*Exercise directions*
Repeat, exactly and completely, the entries shown underneath.

[Stored data entries]
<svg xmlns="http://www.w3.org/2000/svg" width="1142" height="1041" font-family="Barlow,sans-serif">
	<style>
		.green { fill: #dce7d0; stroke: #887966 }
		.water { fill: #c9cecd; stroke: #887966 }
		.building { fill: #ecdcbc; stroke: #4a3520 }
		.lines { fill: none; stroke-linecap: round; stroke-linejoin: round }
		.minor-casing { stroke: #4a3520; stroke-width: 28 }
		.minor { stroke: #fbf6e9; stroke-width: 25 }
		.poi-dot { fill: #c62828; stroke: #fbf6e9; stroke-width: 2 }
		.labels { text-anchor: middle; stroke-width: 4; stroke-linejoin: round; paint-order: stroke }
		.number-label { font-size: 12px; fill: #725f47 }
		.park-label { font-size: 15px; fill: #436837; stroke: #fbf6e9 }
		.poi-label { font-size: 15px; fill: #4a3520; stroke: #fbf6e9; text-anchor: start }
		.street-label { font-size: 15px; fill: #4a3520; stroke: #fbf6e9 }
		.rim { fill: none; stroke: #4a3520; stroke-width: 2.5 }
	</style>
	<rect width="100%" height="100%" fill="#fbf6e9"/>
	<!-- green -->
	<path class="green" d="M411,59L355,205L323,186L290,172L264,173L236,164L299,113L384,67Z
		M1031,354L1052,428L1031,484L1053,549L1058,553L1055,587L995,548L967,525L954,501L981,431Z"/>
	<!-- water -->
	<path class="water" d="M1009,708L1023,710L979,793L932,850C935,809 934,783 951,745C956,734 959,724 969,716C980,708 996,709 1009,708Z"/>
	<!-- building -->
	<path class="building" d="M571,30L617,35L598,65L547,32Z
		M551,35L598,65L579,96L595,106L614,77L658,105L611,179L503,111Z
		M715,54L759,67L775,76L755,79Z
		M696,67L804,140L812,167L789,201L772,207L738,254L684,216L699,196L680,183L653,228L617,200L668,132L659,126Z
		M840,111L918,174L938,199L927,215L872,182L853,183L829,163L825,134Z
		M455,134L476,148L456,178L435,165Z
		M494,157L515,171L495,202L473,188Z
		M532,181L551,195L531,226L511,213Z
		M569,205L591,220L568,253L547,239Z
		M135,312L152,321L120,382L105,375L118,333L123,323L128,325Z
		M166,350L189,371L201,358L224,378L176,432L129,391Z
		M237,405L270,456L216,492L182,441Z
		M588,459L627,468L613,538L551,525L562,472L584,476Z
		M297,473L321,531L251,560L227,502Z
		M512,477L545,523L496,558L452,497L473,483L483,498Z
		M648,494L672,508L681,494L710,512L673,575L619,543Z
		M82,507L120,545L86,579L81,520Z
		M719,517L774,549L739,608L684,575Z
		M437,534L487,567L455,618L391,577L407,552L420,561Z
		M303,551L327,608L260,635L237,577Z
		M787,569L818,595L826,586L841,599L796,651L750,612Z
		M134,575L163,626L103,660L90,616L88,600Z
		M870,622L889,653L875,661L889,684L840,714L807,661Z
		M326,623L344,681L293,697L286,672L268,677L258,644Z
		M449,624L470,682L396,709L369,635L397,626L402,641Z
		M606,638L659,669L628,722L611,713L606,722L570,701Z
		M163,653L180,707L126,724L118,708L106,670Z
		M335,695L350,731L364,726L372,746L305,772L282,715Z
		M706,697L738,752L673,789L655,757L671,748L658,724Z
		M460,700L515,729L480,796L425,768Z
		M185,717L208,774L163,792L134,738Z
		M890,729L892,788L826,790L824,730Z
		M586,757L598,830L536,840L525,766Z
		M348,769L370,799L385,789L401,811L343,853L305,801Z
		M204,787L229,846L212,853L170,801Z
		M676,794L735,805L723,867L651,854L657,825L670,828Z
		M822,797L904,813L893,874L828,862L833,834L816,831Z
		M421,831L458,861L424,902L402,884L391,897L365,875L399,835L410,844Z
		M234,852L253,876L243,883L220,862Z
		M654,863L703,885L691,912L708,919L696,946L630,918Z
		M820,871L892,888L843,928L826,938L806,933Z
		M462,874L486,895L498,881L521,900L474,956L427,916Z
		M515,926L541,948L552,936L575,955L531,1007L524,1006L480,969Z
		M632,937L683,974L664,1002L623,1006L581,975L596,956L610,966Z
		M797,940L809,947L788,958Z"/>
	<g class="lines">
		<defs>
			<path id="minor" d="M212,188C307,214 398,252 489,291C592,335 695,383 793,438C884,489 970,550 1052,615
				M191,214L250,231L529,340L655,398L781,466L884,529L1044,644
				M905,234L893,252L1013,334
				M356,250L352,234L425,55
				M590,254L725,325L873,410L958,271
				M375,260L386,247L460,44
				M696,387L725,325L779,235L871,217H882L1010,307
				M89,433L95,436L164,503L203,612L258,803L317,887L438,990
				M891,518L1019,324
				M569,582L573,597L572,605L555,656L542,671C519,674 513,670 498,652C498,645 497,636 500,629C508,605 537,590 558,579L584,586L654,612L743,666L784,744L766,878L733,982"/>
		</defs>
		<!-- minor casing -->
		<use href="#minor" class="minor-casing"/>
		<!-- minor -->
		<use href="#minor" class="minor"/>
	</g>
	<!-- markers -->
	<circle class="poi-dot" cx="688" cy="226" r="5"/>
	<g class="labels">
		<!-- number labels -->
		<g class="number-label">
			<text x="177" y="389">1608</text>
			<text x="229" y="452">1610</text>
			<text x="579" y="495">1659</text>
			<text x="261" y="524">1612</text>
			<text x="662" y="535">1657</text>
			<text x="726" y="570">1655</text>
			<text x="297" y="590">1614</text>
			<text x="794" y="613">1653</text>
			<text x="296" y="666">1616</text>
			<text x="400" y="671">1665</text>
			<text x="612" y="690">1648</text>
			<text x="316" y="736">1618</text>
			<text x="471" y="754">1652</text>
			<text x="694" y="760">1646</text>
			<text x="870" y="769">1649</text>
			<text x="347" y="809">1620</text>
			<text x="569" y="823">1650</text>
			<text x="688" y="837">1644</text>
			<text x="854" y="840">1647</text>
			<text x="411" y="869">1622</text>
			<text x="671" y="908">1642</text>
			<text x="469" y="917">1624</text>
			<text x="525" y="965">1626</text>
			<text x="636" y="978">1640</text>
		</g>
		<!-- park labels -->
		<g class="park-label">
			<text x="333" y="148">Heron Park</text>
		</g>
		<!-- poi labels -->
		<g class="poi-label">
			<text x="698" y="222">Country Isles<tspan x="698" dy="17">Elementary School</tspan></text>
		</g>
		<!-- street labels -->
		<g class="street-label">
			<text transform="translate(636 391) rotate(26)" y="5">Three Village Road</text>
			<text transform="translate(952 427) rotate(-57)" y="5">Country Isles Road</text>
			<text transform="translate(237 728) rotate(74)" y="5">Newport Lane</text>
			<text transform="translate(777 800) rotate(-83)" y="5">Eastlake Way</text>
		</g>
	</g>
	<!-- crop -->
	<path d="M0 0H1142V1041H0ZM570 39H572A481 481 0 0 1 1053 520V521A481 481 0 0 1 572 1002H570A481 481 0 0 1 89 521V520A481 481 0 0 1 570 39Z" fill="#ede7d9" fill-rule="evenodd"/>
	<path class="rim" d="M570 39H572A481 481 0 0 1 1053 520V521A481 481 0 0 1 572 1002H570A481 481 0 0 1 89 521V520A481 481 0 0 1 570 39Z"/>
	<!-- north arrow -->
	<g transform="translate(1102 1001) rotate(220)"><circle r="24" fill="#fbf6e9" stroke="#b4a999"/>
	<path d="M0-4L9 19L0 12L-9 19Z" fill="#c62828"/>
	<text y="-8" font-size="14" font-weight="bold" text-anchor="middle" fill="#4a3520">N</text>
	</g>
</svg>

*Task result*
<svg xmlns="http://www.w3.org/2000/svg" width="1142" height="1041" font-family="Barlow,sans-serif">
	<style>
		.green { fill: #dce7d0; stroke: #887966 }
		.water { fill: #c9cecd; stroke: #887966 }
		.building { fill: #ecdcbc; stroke: #4a3520 }
		.lines { fill: none; stroke-linecap: round; stroke-linejoin: round }
		.minor-casing { stroke: #4a3520; stroke-width: 28 }
		.minor { stroke: #fbf6e9; stroke-width: 25 }
		.poi-dot { fill: #c62828; stroke: #fbf6e9; stroke-width: 2 }
		.labels { text-anchor: middle; stroke-width: 4; stroke-linejoin: round; paint-order: stroke }
		.number-label { font-size: 12px; fill: #725f47 }
		.park-label { font-size: 15px; fill: #436837; stroke: #fbf6e9 }
		.poi-label { font-size: 15px; fill: #4a3520; stroke: #fbf6e9; text-anchor: start }
		.street-label { font-size: 15px; fill: #4a3520; stroke: #fbf6e9 }
		.rim { fill: none; stroke: #4a3520; stroke-width: 2.5 }
	</style>
	<rect width="100%" height="100%" fill="#fbf6e9"/>
	<!-- green -->
	<path class="green" d="M411,59L355,205L323,186L290,172L264,173L236,164L299,113L384,67Z
		M1031,354L1052,428L1031,484L1053,549L1058,553L1055,587L995,548L967,525L954,501L981,431Z"/>
	<!-- water -->
	<path class="water" d="M1009,708L1023,710L979,793L932,850C935,809 934,783 951,745C956,734 959,724 969,716C980,708 996,709 1009,708Z"/>
	<!-- building -->
	<path class="building" d="M571,30L617,35L598,65L547,32Z
		M551,35L598,65L579,96L595,106L614,77L658,105L611,179L503,111Z
		M715,54L759,67L775,76L755,79Z
		M696,67L804,140L812,167L789,201L772,207L738,254L684,216L699,196L680,183L653,228L617,200L668,132L659,126Z
		M840,111L918,174L938,199L927,215L872,182L853,183L829,163L825,134Z
		M455,134L476,148L456,178L435,165Z
		M494,157L515,171L495,202L473,188Z
		M532,181L551,195L531,226L511,213Z
		M569,205L591,220L568,253L547,239Z
		M135,312L152,321L120,382L105,375L118,333L123,323L128,325Z
		M166,350L189,371L201,358L224,378L176,432L129,391Z
		M237,405L270,456L216,492L182,441Z
		M588,459L627,468L613,538L551,525L562,472L584,476Z
		M297,473L321,531L251,560L227,502Z
		M512,477L545,523L496,558L452,497L473,483L483,498Z
		M648,494L672,508L681,494L710,512L673,575L619,543Z
		M82,507L120,545L86,579L81,520Z
		M719,517L774,549L739,608L684,575Z
		M437,534L487,567L455,618L391,577L407,552L420,561Z
		M303,551L327,608L260,635L237,577Z
		M787,569L818,595L826,586L841,599L796,651L750,612Z
		M134,575L163,626L103,660L90,616L88,600Z
		M870,622L889,653L875,661L889,684L840,714L807,661Z
		M326,623L344,681L293,697L286,672L268,677L258,644Z
		M449,624L470,682L396,709L369,635L397,626L402,641Z
		M606,638L659,669L628,722L611,713L606,722L570,701Z
		M163,653L180,707L126,724L118,708L106,670Z
		M335,695L350,731L364,726L372,746L305,772L282,715Z
		M706,697L738,752L673,789L655,757L671,748L658,724Z
		M460,700L515,729L480,796L425,768Z
		M185,717L208,774L163,792L134,738Z
		M890,729L892,788L826,790L824,730Z
		M586,757L598,830L536,840L525,766Z
		M348,769L370,799L385,789L401,811L343,853L305,801Z
		M204,787L229,846L212,853L170,801Z
		M676,794L735,805L723,867L651,854L657,825L670,828Z
		M822,797L904,813L893,874L828,862L833,834L816,831Z
		M421,831L458,861L424,902L402,884L391,897L365,875L399,835L410,844Z
		M234,852L253,876L243,883L220,862Z
		M654,863L703,885L691,912L708,919L696,946L630,918Z
		M820,871L892,888L843,928L826,938L806,933Z
		M462,874L486,895L498,881L521,900L474,956L427,916Z
		M515,926L541,948L552,936L575,955L531,1007L524,1006L480,969Z
		M632,937L683,974L664,1002L623,1006L581,975L596,956L610,966Z
		M797,940L809,947L788,958Z"/>
	<g class="lines">
		<defs>
			<path id="minor" d="M212,188C307,214 398,252 489,291C592,335 695,383 793,438C884,489 970,550 1052,615
				M191,214L250,231L529,340L655,398L781,466L884,529L1044,644
				M905,234L893,252L1013,334
				M356,250L352,234L425,55
				M590,254L725,325L873,410L958,271
				M375,260L386,247L460,44
				M696,387L725,325L779,235L871,217H882L1010,307
				M89,433L95,436L164,503L203,612L258,803L317,887L438,990
				M891,518L1019,324
				M569,582L573,597L572,605L555,656L542,671C519,674 513,670 498,652C498,645 497,636 500,629C508,605 537,590 558,579L584,586L654,612L743,666L784,744L766,878L733,982"/>
		</defs>
		<!-- minor casing -->
		<use href="#minor" class="minor-casing"/>
		<!-- minor -->
		<use href="#minor" class="minor"/>
	</g>
	<!-- markers -->
	<circle class="poi-dot" cx="688" cy="226" r="5"/>
	<g class="labels">
		<!-- number labels -->
		<g class="number-label">
			<text x="177" y="389">1608</text>
			<text x="229" y="452">1610</text>
			<text x="579" y="495">1659</text>
			<text x="261" y="524">1612</text>
			<text x="662" y="535">1657</text>
			<text x="726" y="570">1655</text>
			<text x="297" y="590">1614</text>
			<text x="794" y="613">1653</text>
			<text x="296" y="666">1616</text>
			<text x="400" y="671">1665</text>
			<text x="612" y="690">1648</text>
			<text x="316" y="736">1618</text>
			<text x="471" y="754">1652</text>
			<text x="694" y="760">1646</text>
			<text x="870" y="769">1649</text>
			<text x="347" y="809">1620</text>
			<text x="569" y="823">1650</text>
			<text x="688" y="837">1644</text>
			<text x="854" y="840">1647</text>
			<text x="411" y="869">1622</text>
			<text x="671" y="908">1642</text>
			<text x="469" y="917">1624</text>
			<text x="525" y="965">1626</text>
			<text x="636" y="978">1640</text>
		</g>
		<!-- park labels -->
		<g class="park-label">
			<text x="333" y="148">Heron Park</text>
		</g>
		<!-- poi labels -->
		<g class="poi-label">
			<text x="698" y="222">Country Isles<tspan x="698" dy="17">Elementary School</tspan></text>
		</g>
		<!-- street labels -->
		<g class="street-label">
			<text transform="translate(636 391) rotate(26)" y="5">Three Village Road</text>
			<text transform="translate(952 427) rotate(-57)" y="5">Country Isles Road</text>
			<text transform="translate(237 728) rotate(74)" y="5">Newport Lane</text>
			<text transform="translate(777 800) rotate(-83)" y="5">Eastlake Way</text>
		</g>
	</g>
	<!-- crop -->
	<path d="M0 0H1142V1041H0ZM570 39H572A481 481 0 0 1 1053 520V521A481 481 0 0 1 572 1002H570A481 481 0 0 1 89 521V520A481 481 0 0 1 570 39Z" fill="#ede7d9" fill-rule="evenodd"/>
	<path class="rim" d="M570 39H572A481 481 0 0 1 1053 520V521A481 481 0 0 1 572 1002H570A481 481 0 0 1 89 521V520A481 481 0 0 1 570 39Z"/>
	<!-- north arrow -->
	<g transform="translate(1102 1001) rotate(220)"><circle r="24" fill="#fbf6e9" stroke="#b4a999"/>
	<path d="M0-4L9 19L0 12L-9 19Z" fill="#c62828"/>
	<text y="-8" font-size="14" font-weight="bold" text-anchor="middle" fill="#4a3520">N</text>
	</g>
</svg>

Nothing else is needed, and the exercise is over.